We removed sr-only and added styling that matches the interactive viewer's layout:

<article className="mx-auto max-w-5xl px-6 py-8">
  <StaticContent asset={asset} textContent={textContent} />
</article>

There's a brief flash, maybe 100-200 milliseconds, of styled but unformatted content before React hydrates and replaces it with the full interactive viewer. Syntax highlighting, rendered markdown, copy buttons, version history. The styling makes the flash look intentional (same max-width, same padding, same font family) rather than broken.

Every extraction method can now read the content. Content negotiation still works for agents that request it.
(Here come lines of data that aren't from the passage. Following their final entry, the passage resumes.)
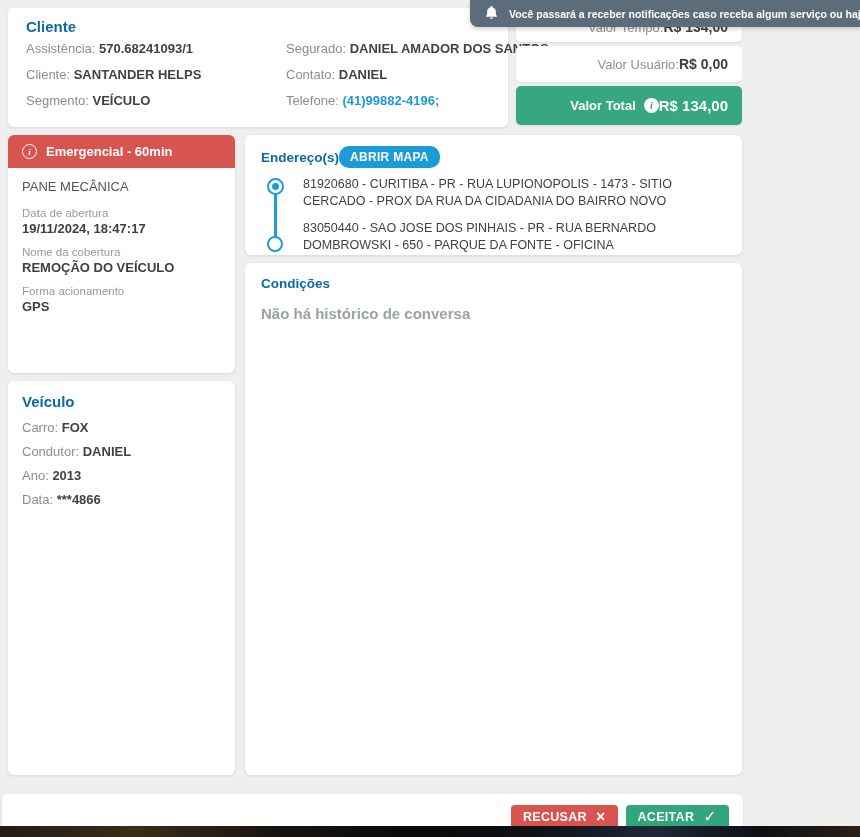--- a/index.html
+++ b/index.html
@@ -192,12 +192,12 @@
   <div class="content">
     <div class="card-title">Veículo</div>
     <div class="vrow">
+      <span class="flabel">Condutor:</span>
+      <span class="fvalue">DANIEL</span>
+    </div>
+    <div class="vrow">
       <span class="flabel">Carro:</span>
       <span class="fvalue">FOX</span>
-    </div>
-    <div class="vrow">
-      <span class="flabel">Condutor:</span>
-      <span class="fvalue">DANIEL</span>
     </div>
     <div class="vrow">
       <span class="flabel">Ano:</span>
The web development community worked this out in the mid-2000s and called it progressive enhancement. Serve the content first. Make it visible and parseable by anything that hits the URL. Layer JavaScript on top for browsers that execute it. Twenty years later, the audience changed but the principle didn't need to.
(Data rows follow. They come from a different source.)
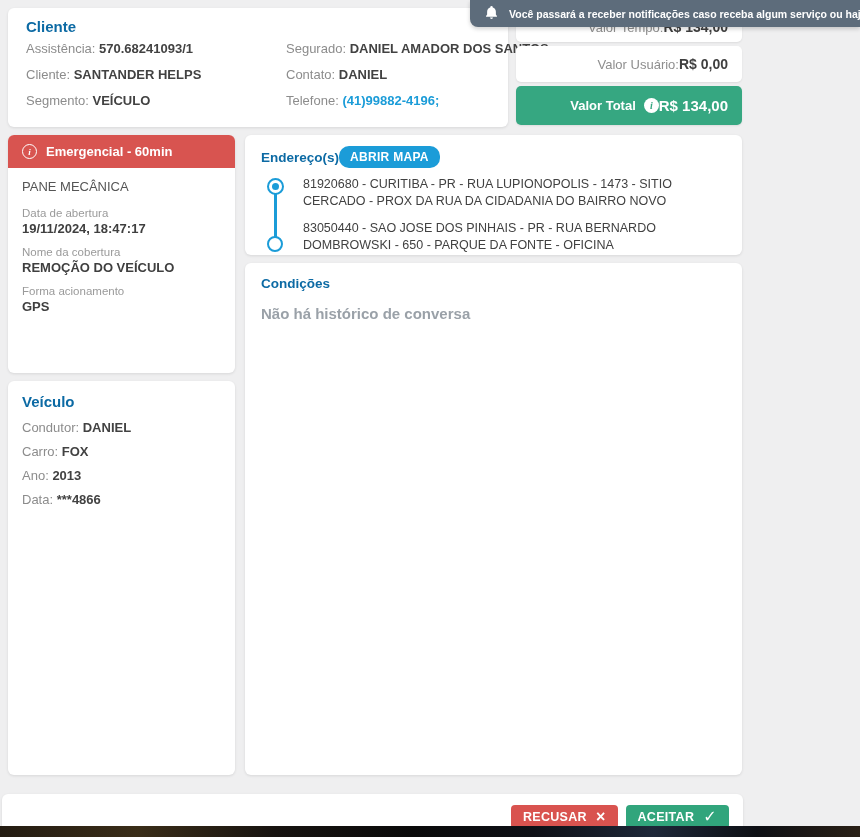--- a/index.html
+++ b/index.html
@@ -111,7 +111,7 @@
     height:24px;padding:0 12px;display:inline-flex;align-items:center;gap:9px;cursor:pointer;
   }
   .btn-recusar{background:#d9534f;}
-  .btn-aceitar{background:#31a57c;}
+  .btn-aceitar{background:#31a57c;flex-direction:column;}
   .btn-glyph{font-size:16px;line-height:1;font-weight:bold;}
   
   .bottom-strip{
No single layer covers every agent

We ended up stacking five things on top of each other because every time we thought we'd covered the last gap, another extraction method proved us wrong.

SSR is the floor. If content requires JavaScript to appear in the DOM, most agents never see it. GPTBot, ClaudeBot, and PerplexityBot do not execute JavaScript. MachineContext found SSR applications see 87% inclusion in AI Overviews versus 12% for client-rendered apps.

On top of SSR, make the content visible. Skip the sr-only and display-none and aria-hidden tricks. Show the raw content, style it so the hydration flash looks intentional, let JavaScript enhance it after. Most teams skip this layer because it feels wrong to show unstyled content, even briefly.

Then content negotiation. Accept: text/markdown with Vary: Accept for correct caching. Cloudflare does this at the edge for Pro+ plans, so you don't even need to touch your origin.

Then discovery signals: /llms.txt, <link rel="alternate" type="text/markdown">, JSON-LD, robots.txt with AI crawler rules. And if you want to go further, structured APIs like MCP servers or WebMCP declarations for agents that go beyond fetching URLs.

The audience changed. The principle didn't.

The accessibility tree, built for screen readers, is now the literal interface that Playwright MCP and Stagehand use to read pages. The sr-only class, invented to give screen reader users context that sighted users get from layout, is now how AI agents get content when they use that tree. The web standards community spent decades building infrastructure for one non-visual audience. A second one showed up and started using it immediately.

Cloudflare measured 96% of sites as unprepared for agents. That gap will close fast as the tooling gets easier. But right now, fixing it is a CSS change and some HTTP headers. Wait, and you're fixing it after half your traffic has already decided your pages are empty.